How come, when the U.S. economy is expanding steadily with little inflation? Some conservatives grumble about an international investors' vote of no confidence in Clinton's leadership. But most analysts stress other causes. German financiers cite a worldwide demand for investment capital to finance renewed economic growth. The U.S., they say, is losing out because investments in other countries yield a return roughly equal to what American securities pay, with less risk of currency-exchange losses. So fear of a further decline in the dollar chokes off the very investments that could prevent it.

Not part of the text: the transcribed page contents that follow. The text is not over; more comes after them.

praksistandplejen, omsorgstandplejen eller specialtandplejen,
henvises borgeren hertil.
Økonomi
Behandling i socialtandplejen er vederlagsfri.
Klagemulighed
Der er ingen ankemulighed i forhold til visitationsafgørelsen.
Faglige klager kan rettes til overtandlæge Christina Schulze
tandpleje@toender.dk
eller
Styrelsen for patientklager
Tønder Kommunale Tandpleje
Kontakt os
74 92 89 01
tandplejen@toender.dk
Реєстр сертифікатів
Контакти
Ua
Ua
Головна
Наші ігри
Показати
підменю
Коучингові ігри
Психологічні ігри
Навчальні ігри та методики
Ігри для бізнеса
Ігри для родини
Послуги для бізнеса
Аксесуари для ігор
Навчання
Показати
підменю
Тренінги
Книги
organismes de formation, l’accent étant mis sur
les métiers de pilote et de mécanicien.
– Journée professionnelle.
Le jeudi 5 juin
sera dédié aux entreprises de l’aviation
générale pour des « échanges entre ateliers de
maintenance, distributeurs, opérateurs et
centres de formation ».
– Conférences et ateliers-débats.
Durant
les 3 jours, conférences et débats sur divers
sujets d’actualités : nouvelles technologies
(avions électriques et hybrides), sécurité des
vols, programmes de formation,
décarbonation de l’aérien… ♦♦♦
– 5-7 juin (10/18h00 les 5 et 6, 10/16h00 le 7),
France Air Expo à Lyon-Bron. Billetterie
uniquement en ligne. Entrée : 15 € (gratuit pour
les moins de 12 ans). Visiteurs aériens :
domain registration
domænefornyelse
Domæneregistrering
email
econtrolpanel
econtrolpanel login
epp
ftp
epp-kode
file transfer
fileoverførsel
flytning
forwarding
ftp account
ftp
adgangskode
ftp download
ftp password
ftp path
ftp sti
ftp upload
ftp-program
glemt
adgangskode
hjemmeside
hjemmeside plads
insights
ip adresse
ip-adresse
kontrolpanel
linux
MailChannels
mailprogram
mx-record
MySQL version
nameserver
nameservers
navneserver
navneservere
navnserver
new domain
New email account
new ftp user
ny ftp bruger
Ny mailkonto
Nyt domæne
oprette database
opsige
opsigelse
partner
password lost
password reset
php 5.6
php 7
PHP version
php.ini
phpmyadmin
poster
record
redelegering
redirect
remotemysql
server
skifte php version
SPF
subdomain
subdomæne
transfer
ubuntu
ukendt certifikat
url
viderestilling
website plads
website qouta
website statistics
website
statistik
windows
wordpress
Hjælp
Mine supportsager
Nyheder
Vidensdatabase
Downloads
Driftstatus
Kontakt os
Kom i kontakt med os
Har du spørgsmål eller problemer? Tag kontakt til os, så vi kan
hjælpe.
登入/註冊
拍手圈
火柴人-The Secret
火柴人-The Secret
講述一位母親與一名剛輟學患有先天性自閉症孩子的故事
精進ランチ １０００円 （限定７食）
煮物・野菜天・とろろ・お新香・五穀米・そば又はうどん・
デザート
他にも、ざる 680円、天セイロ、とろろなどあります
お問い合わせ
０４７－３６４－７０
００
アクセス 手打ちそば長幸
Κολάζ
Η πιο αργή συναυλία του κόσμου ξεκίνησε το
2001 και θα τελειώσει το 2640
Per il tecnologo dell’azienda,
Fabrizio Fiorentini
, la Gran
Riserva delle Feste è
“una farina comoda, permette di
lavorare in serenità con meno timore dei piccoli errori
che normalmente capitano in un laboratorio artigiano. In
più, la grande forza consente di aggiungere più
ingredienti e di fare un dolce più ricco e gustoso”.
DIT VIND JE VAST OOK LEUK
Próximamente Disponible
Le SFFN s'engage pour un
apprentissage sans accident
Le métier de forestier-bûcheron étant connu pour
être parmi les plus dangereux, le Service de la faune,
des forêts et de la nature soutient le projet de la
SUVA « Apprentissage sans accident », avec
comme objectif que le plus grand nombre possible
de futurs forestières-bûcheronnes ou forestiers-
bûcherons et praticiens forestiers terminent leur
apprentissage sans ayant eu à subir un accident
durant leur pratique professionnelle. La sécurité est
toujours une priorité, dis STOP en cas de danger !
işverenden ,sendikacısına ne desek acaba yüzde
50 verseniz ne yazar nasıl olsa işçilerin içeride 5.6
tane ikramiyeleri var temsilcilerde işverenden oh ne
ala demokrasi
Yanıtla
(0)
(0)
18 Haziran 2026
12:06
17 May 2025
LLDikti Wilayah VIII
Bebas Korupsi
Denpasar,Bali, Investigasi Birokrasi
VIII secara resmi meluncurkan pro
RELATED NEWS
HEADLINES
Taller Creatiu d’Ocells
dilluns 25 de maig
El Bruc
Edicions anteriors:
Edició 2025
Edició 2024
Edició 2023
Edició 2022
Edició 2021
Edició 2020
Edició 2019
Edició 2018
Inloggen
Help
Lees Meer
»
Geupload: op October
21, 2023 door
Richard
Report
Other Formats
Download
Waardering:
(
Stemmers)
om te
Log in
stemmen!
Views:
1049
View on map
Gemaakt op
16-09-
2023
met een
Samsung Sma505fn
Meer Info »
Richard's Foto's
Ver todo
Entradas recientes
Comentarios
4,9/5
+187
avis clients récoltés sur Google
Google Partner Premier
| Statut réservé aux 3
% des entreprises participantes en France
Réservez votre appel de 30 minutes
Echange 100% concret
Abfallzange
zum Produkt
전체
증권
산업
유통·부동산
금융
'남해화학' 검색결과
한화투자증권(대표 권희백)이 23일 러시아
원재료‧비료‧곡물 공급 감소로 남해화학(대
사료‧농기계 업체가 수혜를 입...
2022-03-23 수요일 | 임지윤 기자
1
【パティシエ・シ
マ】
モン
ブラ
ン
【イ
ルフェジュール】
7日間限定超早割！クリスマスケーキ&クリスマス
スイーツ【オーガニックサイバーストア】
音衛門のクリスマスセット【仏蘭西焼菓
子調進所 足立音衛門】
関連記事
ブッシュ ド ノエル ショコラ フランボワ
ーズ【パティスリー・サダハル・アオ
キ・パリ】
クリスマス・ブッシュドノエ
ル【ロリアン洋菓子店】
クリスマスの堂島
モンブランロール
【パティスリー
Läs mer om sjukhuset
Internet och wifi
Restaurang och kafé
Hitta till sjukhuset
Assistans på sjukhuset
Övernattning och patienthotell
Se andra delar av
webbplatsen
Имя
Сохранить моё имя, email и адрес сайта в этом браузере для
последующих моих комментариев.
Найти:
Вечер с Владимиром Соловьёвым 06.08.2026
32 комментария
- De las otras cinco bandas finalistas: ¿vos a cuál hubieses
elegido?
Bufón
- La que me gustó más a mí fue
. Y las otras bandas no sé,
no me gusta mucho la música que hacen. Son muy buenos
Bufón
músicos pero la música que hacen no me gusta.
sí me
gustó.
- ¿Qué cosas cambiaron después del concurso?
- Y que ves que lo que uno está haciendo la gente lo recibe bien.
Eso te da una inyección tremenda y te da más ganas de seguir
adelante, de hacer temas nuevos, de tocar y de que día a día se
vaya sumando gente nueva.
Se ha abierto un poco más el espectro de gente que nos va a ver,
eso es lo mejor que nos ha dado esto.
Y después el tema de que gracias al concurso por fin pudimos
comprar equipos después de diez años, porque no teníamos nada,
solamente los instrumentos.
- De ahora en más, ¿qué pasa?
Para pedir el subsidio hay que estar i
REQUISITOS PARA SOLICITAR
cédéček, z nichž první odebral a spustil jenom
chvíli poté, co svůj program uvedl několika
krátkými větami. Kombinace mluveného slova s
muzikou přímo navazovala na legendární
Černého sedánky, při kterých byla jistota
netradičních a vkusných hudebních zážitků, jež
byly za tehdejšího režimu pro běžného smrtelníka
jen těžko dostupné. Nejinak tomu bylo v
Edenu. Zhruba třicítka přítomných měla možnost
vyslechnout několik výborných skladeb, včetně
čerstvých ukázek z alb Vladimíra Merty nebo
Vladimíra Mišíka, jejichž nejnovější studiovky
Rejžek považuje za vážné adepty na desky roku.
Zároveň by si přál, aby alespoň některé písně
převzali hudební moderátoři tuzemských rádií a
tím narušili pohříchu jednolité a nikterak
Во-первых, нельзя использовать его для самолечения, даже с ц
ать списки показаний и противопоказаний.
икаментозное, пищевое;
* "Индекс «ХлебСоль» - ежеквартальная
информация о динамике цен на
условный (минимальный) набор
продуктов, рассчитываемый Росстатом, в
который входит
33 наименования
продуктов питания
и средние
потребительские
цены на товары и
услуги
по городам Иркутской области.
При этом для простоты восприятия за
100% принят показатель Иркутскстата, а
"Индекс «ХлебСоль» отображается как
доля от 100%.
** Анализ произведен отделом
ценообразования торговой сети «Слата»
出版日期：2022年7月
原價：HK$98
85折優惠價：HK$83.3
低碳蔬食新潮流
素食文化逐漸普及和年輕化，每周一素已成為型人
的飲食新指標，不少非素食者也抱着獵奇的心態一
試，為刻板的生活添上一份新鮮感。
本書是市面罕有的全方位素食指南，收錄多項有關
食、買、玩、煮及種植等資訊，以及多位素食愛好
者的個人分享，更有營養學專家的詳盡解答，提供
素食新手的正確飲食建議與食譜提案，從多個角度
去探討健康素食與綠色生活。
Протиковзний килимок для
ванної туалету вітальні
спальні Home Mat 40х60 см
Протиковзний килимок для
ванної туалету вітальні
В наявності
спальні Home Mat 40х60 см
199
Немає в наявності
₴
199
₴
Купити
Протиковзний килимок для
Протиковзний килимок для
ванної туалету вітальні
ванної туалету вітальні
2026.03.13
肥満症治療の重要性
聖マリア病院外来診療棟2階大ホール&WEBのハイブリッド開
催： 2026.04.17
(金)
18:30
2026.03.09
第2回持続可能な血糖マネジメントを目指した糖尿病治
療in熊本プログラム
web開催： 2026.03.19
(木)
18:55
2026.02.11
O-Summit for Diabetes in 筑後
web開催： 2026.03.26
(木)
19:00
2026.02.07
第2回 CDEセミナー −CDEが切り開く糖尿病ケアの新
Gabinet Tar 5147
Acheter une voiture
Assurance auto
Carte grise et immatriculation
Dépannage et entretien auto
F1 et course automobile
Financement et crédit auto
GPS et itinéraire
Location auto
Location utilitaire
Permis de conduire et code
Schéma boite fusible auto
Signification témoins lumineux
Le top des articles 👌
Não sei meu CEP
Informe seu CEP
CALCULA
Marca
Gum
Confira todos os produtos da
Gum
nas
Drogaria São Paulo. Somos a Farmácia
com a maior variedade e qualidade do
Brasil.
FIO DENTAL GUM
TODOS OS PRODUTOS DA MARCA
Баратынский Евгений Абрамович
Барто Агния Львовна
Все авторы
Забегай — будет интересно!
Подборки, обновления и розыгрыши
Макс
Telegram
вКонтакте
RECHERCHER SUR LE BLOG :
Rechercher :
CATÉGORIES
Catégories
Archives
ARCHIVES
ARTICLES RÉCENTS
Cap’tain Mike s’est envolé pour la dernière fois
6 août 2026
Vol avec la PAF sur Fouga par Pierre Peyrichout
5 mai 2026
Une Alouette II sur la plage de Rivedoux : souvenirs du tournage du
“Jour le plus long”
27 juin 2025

More fundamentally, decades of U.S. trade deficits have sent hundreds of billions of dollars sloshing around the world, and the oversupply, like an oversupply of, say, wheat, drives down the price. In particular, the U.S. trade deficit with Japan creates a constant pressure against the dollar. Japanese companies regularly sell the dollars they earn trading with the U.S. for yen to pay off workers, stockholders and creditors in Japan. The pressure might be eased by a Tokyo government with the will and staying power to negotiate a trade deal that would reduce Japan's trade surplus with the U.S. -- but the bizarre coalition government cobbled together last week hardly qualifies.

Coordinated selling of yen and marks and buying of dollars by government central banks has twice failed to prop the dollar's price. The U.S. Federal Reserve might try raising interest rates again -- possibly this week -- to make American investments more attractive to foreigners. But most analysts doubt such a move would accomplish much unless it were synchronized with interest-rate cuts in Europe and Japan, which would not be easy to achieve. It could even be dangerous. The big worry about the dollar slide is that it will fan U.S. inflation by raising the price of imported goods and the American- made products that compete against them. But the U.S. imports more from Canada and Mexico than from Germany and Japan, and the American currency has actually risen against the Canadian dollar and the Mexican peso. A further rise in interest rates might hurt the U.S. economy, by making consumer purchases and business investments more costly to finance, much more than it would help by restraining import inflation.

Doing nothing has its dangers too. The drop could feed on itself until it got totally out of hand. One helpful factor is that the dollar is considered to be undervalued: it will not buy as much as an equivalent number of marks or yen. In a rational world the dollar would rise until the purchasing power of the various currencies was equalized. But waiting for rationality in currency markets is like waiting for the really big earthquake to hit California: it could come tomorrow, or in the next decade, or not in our lifetime.